**Work task:**
Starting at the first line of the data below, write out each line exactly until you reach the line containing "mes Vœux de", and include that line too.

■ ■ ■ ■ ■ ■ ■

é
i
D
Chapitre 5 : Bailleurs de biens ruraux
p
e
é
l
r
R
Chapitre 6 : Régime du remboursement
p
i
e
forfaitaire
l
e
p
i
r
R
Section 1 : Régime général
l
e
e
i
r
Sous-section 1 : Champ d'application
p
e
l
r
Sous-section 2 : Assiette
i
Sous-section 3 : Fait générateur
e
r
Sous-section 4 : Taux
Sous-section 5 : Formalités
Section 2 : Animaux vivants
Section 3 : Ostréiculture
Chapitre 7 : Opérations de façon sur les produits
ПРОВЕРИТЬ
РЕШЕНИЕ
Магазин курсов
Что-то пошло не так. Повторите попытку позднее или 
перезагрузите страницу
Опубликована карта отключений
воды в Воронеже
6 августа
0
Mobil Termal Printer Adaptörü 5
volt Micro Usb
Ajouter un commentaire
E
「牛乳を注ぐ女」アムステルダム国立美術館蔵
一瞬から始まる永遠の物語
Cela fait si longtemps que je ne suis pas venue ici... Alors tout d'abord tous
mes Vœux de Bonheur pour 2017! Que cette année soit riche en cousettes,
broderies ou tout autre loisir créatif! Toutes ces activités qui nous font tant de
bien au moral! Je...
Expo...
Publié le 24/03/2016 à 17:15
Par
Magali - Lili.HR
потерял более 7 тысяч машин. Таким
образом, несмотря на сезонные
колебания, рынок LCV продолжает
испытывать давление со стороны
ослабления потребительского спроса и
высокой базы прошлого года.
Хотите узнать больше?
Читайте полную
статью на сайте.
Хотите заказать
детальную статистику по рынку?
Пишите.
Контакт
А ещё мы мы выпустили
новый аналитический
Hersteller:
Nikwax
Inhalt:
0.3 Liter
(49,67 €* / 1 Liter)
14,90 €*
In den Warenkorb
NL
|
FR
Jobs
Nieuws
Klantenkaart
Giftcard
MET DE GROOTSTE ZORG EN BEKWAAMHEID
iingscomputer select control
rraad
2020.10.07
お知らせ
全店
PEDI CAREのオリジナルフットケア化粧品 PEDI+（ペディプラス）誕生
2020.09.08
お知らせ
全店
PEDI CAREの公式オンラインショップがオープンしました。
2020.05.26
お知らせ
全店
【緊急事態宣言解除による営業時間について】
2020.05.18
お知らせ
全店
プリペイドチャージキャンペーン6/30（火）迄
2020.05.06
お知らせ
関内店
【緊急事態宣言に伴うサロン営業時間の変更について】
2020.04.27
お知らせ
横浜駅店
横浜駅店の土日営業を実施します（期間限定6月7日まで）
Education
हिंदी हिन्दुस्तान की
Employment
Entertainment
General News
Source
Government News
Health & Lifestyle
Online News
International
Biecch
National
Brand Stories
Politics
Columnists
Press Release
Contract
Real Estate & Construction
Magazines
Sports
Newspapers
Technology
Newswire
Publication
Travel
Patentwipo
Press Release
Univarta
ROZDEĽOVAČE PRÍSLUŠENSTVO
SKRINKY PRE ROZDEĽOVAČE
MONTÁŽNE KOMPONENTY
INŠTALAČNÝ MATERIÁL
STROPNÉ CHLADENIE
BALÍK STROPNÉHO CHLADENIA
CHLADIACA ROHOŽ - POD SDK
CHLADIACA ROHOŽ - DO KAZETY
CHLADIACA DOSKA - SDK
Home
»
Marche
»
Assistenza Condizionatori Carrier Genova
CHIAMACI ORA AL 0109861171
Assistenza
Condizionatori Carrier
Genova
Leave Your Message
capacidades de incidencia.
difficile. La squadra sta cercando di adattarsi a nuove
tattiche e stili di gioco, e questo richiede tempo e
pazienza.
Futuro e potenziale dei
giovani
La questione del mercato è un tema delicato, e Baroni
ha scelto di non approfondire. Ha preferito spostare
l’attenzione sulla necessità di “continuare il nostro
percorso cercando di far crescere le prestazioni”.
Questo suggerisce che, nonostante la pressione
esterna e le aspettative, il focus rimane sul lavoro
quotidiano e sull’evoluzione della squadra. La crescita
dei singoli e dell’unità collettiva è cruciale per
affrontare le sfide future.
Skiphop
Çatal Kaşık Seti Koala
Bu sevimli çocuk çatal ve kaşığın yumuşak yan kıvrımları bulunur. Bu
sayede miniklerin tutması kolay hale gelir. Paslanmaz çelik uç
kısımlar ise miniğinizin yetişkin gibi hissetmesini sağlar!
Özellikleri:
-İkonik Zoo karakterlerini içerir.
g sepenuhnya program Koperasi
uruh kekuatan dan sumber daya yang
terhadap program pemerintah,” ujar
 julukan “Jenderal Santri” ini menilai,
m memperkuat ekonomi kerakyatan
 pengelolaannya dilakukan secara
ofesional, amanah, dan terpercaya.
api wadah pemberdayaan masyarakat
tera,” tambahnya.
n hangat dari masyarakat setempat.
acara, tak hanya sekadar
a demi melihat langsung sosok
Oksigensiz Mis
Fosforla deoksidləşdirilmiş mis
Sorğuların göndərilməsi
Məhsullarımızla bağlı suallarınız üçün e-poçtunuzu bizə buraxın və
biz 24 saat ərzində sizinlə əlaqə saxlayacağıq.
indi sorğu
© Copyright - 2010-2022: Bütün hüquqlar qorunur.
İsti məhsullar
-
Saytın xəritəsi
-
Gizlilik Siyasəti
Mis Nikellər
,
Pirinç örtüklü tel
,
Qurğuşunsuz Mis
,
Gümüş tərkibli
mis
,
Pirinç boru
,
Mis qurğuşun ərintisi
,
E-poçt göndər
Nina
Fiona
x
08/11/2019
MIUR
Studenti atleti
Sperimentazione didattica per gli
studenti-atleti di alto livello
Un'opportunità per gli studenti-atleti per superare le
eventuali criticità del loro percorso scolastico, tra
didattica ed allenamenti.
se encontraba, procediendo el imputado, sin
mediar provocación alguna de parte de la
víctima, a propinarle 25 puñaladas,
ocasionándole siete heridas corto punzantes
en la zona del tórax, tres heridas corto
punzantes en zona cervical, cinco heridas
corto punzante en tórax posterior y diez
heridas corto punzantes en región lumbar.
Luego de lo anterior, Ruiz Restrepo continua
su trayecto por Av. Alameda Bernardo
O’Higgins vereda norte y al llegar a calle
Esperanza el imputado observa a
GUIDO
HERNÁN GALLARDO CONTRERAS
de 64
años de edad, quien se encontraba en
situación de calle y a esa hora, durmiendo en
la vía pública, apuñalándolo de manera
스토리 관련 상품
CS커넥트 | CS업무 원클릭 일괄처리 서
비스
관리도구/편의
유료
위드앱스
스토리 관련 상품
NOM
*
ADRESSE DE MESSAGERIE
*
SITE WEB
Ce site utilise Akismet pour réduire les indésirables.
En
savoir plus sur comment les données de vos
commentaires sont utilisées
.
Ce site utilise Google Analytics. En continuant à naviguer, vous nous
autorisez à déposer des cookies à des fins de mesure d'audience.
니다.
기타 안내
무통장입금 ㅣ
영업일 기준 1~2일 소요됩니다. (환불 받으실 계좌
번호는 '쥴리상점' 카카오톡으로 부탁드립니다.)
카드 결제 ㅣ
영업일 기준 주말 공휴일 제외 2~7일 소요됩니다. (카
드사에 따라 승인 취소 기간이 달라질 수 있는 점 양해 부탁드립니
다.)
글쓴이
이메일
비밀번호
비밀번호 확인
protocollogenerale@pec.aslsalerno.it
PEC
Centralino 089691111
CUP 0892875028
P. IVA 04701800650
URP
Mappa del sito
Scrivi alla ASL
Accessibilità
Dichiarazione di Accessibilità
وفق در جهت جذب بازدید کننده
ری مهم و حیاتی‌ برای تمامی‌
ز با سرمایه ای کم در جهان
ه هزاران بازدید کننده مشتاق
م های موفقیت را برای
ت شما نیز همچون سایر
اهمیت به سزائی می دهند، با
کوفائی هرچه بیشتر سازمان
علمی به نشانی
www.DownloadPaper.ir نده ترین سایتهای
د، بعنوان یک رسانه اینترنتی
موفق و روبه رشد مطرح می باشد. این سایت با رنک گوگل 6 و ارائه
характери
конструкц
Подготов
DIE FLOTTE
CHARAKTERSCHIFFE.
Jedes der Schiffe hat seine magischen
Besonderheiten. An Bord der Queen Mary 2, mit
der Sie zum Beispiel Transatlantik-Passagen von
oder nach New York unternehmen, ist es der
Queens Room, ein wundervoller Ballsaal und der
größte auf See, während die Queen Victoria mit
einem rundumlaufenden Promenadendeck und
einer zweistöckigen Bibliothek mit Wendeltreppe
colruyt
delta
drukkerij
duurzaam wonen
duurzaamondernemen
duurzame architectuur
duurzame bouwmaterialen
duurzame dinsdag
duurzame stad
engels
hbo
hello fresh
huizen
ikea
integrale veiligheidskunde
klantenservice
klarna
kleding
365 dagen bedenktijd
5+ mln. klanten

■ ■ ■ ■ ■ ■ ■

**Output of the exercise:**
é
i
D
Chapitre 5 : Bailleurs de biens ruraux
p
e
é
l
r
R
Chapitre 6 : Régime du remboursement
p
i
e
forfaitaire
l
e
p
i
r
R
Section 1 : Régime général
l
e
e
i
r
Sous-section 1 : Champ d'application
p
e
l
r
Sous-section 2 : Assiette
i
Sous-section 3 : Fait générateur
e
r
Sous-section 4 : Taux
Sous-section 5 : Formalités
Section 2 : Animaux vivants
Section 3 : Ostréiculture
Chapitre 7 : Opérations de façon sur les produits
ПРОВЕРИТЬ
РЕШЕНИЕ
Магазин курсов
Что-то пошло не так. Повторите попытку позднее или 
перезагрузите страницу
Опубликована карта отключений
воды в Воронеже
6 августа
0
Mobil Termal Printer Adaptörü 5
volt Micro Usb
Ajouter un commentaire
E
「牛乳を注ぐ女」アムステルダム国立美術館蔵
一瞬から始まる永遠の物語
Cela fait si longtemps que je ne suis pas venue ici... Alors tout d'abord tous
mes Vœux de Bonheur pour 2017! Que cette année soit riche en cousettes,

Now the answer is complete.